[Data extracted from a collection]
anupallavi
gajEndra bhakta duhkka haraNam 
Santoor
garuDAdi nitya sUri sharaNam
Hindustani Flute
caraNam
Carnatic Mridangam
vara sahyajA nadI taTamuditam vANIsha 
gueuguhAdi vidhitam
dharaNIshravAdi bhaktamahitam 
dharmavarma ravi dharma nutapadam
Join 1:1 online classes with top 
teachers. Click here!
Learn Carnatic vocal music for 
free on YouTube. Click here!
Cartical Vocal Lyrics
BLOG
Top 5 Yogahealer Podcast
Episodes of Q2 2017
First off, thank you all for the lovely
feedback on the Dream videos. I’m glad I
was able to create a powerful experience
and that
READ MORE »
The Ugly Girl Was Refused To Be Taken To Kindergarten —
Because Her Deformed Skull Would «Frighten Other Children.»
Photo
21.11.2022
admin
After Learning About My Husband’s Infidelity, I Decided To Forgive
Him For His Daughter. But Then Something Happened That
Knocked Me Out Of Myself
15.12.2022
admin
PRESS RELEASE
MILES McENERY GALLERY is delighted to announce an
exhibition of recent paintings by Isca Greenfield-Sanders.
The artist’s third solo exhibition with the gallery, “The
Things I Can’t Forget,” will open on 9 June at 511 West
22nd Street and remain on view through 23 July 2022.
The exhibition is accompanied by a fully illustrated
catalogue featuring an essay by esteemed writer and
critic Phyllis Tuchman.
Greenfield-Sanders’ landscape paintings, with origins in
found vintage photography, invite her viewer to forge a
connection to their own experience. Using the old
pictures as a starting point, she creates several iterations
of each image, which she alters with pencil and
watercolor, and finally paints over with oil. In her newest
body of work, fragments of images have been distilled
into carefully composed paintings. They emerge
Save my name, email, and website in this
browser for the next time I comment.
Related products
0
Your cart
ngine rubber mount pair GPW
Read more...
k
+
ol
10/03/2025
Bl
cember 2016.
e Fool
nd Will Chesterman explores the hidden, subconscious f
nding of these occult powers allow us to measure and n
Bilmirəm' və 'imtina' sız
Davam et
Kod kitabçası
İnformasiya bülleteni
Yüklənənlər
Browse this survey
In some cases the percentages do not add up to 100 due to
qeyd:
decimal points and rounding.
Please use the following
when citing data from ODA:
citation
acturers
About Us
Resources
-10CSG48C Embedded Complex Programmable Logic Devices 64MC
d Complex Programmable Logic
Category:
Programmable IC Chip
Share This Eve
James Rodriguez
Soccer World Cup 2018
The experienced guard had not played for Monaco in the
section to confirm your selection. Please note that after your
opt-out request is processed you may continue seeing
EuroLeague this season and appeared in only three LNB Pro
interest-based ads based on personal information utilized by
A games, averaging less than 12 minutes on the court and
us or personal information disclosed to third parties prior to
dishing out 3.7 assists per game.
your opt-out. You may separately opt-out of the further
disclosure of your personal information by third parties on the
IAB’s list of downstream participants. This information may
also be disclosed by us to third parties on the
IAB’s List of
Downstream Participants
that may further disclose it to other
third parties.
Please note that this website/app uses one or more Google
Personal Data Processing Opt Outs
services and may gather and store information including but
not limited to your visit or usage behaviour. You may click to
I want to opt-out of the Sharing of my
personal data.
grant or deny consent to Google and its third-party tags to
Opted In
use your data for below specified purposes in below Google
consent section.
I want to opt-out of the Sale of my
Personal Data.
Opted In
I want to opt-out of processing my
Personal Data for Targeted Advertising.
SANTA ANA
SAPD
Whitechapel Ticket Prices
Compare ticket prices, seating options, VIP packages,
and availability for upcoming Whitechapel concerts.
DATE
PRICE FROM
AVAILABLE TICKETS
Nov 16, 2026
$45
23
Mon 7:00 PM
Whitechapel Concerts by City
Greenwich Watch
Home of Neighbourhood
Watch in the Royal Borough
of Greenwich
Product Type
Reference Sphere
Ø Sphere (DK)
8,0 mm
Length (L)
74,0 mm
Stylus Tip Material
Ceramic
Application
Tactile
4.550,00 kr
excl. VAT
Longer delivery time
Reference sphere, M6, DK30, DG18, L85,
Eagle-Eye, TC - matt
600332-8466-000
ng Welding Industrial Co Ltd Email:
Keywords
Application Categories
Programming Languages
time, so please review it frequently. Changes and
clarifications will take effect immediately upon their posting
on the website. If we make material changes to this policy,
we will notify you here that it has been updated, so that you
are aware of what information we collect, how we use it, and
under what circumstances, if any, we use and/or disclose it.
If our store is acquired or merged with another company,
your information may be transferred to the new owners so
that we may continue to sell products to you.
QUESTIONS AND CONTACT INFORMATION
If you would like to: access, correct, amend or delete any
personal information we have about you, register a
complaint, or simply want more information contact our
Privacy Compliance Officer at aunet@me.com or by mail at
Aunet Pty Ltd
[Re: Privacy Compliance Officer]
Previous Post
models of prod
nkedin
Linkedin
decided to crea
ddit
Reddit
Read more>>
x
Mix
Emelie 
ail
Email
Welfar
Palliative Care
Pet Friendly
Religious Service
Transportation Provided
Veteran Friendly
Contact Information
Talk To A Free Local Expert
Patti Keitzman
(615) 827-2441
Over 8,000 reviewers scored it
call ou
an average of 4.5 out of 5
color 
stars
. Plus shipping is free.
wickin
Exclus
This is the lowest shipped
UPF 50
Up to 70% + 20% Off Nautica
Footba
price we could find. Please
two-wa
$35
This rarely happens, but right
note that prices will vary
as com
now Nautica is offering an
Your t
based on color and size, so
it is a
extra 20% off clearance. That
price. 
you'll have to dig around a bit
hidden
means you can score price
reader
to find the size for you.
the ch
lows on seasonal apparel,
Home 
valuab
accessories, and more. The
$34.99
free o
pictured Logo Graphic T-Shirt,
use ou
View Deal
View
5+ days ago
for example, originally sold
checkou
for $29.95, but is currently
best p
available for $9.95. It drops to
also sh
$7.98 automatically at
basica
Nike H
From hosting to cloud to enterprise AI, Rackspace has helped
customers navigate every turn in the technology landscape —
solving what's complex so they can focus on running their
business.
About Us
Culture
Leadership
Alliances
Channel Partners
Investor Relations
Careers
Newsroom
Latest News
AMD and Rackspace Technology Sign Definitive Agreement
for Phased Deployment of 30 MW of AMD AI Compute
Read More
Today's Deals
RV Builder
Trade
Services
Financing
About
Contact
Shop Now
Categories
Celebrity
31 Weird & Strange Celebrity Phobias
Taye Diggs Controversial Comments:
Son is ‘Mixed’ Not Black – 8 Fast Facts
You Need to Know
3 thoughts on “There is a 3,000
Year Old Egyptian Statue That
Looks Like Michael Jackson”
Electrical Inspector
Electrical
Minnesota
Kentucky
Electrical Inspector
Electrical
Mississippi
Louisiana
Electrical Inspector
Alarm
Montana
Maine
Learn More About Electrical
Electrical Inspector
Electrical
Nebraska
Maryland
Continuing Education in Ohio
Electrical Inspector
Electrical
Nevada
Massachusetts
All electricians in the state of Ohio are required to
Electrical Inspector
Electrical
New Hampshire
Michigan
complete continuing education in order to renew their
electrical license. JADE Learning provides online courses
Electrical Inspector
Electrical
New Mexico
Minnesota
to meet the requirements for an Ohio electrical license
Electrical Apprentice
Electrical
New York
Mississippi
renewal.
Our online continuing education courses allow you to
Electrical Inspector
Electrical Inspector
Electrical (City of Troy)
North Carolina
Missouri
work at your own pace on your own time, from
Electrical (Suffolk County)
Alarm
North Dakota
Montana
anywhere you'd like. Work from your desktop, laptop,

__Job item__
Without altering a single character, write out every record above.

__Answer for the task__
anupallavi
gajEndra bhakta duhkka haraNam 
Santoor
garuDAdi nitya sUri sharaNam
Hindustani Flute
caraNam
Carnatic Mridangam
vara sahyajA nadI taTamuditam vANIsha 
gueuguhAdi vidhitam
dharaNIshravAdi bhaktamahitam 
dharmavarma ravi dharma nutapadam
Join 1:1 online classes with top 
teachers. Click here!
Learn Carnatic vocal music for 
free on YouTube. Click here!
Cartical Vocal Lyrics
BLOG
Top 5 Yogahealer Podcast
Episodes of Q2 2017
First off, thank you all for the lovely
feedback on the Dream videos. I’m glad I
was able to create a powerful experience
and that
READ MORE »
The Ugly Girl Was Refused To Be Taken To Kindergarten —
Because Her Deformed Skull Would «Frighten Other Children.»
Photo
21.11.2022
admin
After Learning About My Husband’s Infidelity, I Decided To Forgive
Him For His Daughter. But Then Something Happened That
Knocked Me Out Of Myself
15.12.2022
admin
PRESS RELEASE
MILES McENERY GALLERY is delighted to announce an
exhibition of recent paintings by Isca Greenfield-Sanders.
The artist’s third solo exhibition with the gallery, “The
Things I Can’t Forget,” will open on 9 June at 511 West
22nd Street and remain on view through 23 July 2022.
The exhibition is accompanied by a fully illustrated
catalogue featuring an essay by esteemed writer and
critic Phyllis Tuchman.
Greenfield-Sanders’ landscape paintings, with origins in
found vintage photography, invite her viewer to forge a
connection to their own experience. Using the old
pictures as a starting point, she creates several iterations
of each image, which she alters with pencil and
watercolor, and finally paints over with oil. In her newest
body of work, fragments of images have been distilled
into carefully composed paintings. They emerge
Save my name, email, and website in this
browser for the next time I comment.
Related products
0
Your cart
ngine rubber mount pair GPW
Read more...
k
+
ol
10/03/2025
Bl
cember 2016.
e Fool
nd Will Chesterman explores the hidden, subconscious f
nding of these occult powers allow us to measure and n
Bilmirəm' və 'imtina' sız
Davam et
Kod kitabçası
İnformasiya bülleteni
Yüklənənlər
Browse this survey
In some cases the percentages do not add up to 100 due to
qeyd:
decimal points and rounding.
Please use the following
when citing data from ODA:
citation
acturers
About Us
Resources
-10CSG48C Embedded Complex Programmable Logic Devices 64MC
d Complex Programmable Logic
Category:
Programmable IC Chip
Share This Eve
James Rodriguez
Soccer World Cup 2018
The experienced guard had not played for Monaco in the
section to confirm your selection. Please note that after your
opt-out request is processed you may continue seeing
EuroLeague this season and appeared in only three LNB Pro
interest-based ads based on personal information utilized by
A games, averaging less than 12 minutes on the court and
us or personal information disclosed to third parties prior to
dishing out 3.7 assists per game.
your opt-out. You may separately opt-out of the further
disclosure of your personal information by third parties on the
IAB’s list of downstream participants. This information may
also be disclosed by us to third parties on the
IAB’s List of
Downstream Participants
that may further disclose it to other
third parties.
Please note that this website/app uses one or more Google
Personal Data Processing Opt Outs
services and may gather and store information including but
not limited to your visit or usage behaviour. You may click to
I want to opt-out of the Sharing of my
personal data.
grant or deny consent to Google and its third-party tags to
Opted In
use your data for below specified purposes in below Google
consent section.
I want to opt-out of the Sale of my
Personal Data.
Opted In
I want to opt-out of processing my
Personal Data for Targeted Advertising.
SANTA ANA
SAPD
Whitechapel Ticket Prices
Compare ticket prices, seating options, VIP packages,
and availability for upcoming Whitechapel concerts.
DATE
PRICE FROM
AVAILABLE TICKETS
Nov 16, 2026
$45
23
Mon 7:00 PM
Whitechapel Concerts by City
Greenwich Watch
Home of Neighbourhood
Watch in the Royal Borough
of Greenwich
Product Type
Reference Sphere
Ø Sphere (DK)
8,0 mm
Length (L)
74,0 mm
Stylus Tip Material
Ceramic
Application
Tactile
4.550,00 kr
excl. VAT
Longer delivery time
Reference sphere, M6, DK30, DG18, L85,
Eagle-Eye, TC - matt
600332-8466-000
ng Welding Industrial Co Ltd Email:
Keywords
Application Categories
Programming Languages
time, so please review it frequently. Changes and
clarifications will take effect immediately upon their posting
on the website. If we make material changes to this policy,
we will notify you here that it has been updated, so that you
are aware of what information we collect, how we use it, and
under what circumstances, if any, we use and/or disclose it.
If our store is acquired or merged with another company,
your information may be transferred to the new owners so
that we may continue to sell products to you.
QUESTIONS AND CONTACT INFORMATION
If you would like to: access, correct, amend or delete any
personal information we have about you, register a
complaint, or simply want more information contact our
Privacy Compliance Officer at aunet@me.com or by mail at
Aunet Pty Ltd
[Re: Privacy Compliance Officer]
Previous Post
models of prod
nkedin
Linkedin
decided to crea
ddit
Reddit
Read more>>
x
Mix
Emelie 
ail
Email
Welfar
Palliative Care
Pet Friendly
Religious Service
Transportation Provided
Veteran Friendly
Contact Information
Talk To A Free Local Expert
Patti Keitzman
(615) 827-2441
Over 8,000 reviewers scored it
call ou
an average of 4.5 out of 5
color 
stars
. Plus shipping is free.
wickin
Exclus
This is the lowest shipped
UPF 50
Up to 70% + 20% Off Nautica
Footba
price we could find. Please
two-wa
$35
This rarely happens, but right
note that prices will vary
as com
now Nautica is offering an
Your t
based on color and size, so
it is a
extra 20% off clearance. That
price. 
you'll have to dig around a bit
hidden
means you can score price
reader
to find the size for you.
the ch
lows on seasonal apparel,
Home 
valuab
accessories, and more. The
$34.99
free o
pictured Logo Graphic T-Shirt,
use ou
View Deal
View
5+ days ago
for example, originally sold
checkou
for $29.95, but is currently
best p
available for $9.95. It drops to
also sh
$7.98 automatically at
basica
Nike H
From hosting to cloud to enterprise AI, Rackspace has helped
customers navigate every turn in the technology landscape —
solving what's complex so they can focus on running their
business.
About Us
Culture
Leadership
Alliances
Channel Partners
Investor Relations
Careers
Newsroom
Latest News
AMD and Rackspace Technology Sign Definitive Agreement
for Phased Deployment of 30 MW of AMD AI Compute
Read More
Today's Deals
RV Builder
Trade
Services
Financing
About
Contact
Shop Now
Categories
Celebrity
31 Weird & Strange Celebrity Phobias
Taye Diggs Controversial Comments:
Son is ‘Mixed’ Not Black – 8 Fast Facts
You Need to Know
3 thoughts on “There is a 3,000
Year Old Egyptian Statue That
Looks Like Michael Jackson”
Electrical Inspector
Electrical
Minnesota
Kentucky
Electrical Inspector
Electrical
Mississippi
Louisiana
Electrical Inspector
Alarm
Montana
Maine
Learn More About Electrical
Electrical Inspector
Electrical
Nebraska
Maryland
Continuing Education in Ohio
Electrical Inspector
Electrical
Nevada
Massachusetts
All electricians in the state of Ohio are required to
Electrical Inspector
Electrical
New Hampshire
Michigan
complete continuing education in order to renew their
electrical license. JADE Learning provides online courses
Electrical Inspector
Electrical
New Mexico
Minnesota
to meet the requirements for an Ohio electrical license
Electrical Apprentice
Electrical
New York
Mississippi
renewal.
Our online continuing education courses allow you to
Electrical Inspector
Electrical Inspector
Electrical (City of Troy)
North Carolina
Missouri
work at your own pace on your own time, from
Electrical (Suffolk County)
Alarm
North Dakota
Montana
anywhere you'd like. Work from your desktop, laptop,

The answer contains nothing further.